[Stored data entries]
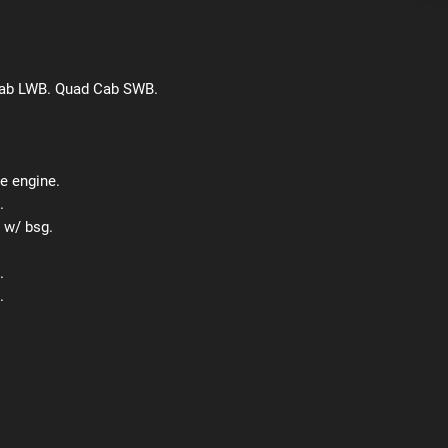
Cab LWB. Quad Cab SWB.
e engine.
.
 w/ bsg.
.
.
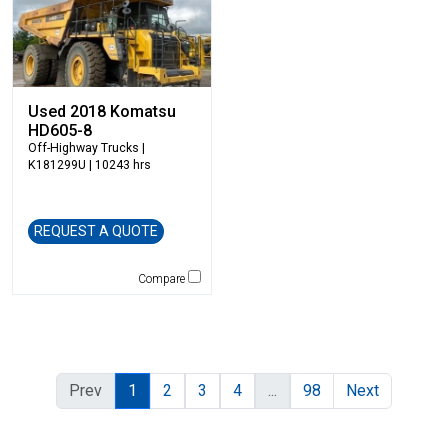
Used 2018 Komatsu
HD605-8
Off-Highway Trucks
|
K181299U | 10243 hrs
REQUEST A QUOTE
Compare
Prev
1
2
3
4
...
98
Next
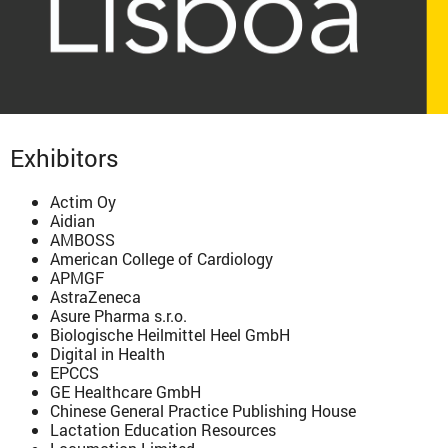
Exhibitors
Actim Oy
Aidian
AMBOSS
American College of Cardiology
APMGF
AstraZeneca
Asure Pharma s.r.o.
Biologische Heilmittel Heel GmbH
Digital in Health
EPCCS
GE Healthcare GmbH
Chinese General Practice Publishing House
Lactation Education Resources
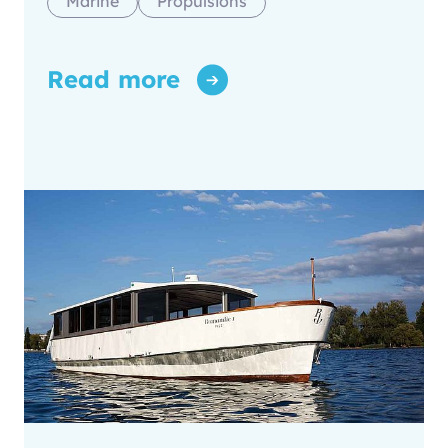
Marine
Propulsions
Read more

— Prompt —
With all pictures excluded, output exactly the lines from the one containing "REQUEST A QUOTE" through the final line of the entries, inclusive.

— Task result —
REQUEST A QUOTE
Compare
Prev
1
2
3
4
...
98
Next
Exhibitors
Actim Oy
Aidian
AMBOSS
American College of Cardiology
APMGF
AstraZeneca
Asure Pharma s.r.o.
Biologische Heilmittel Heel GmbH
Digital in Health
EPCCS
GE Healthcare GmbH
Chinese General Practice Publishing House
Lactation Education Resources
Marine
Propulsions
Read more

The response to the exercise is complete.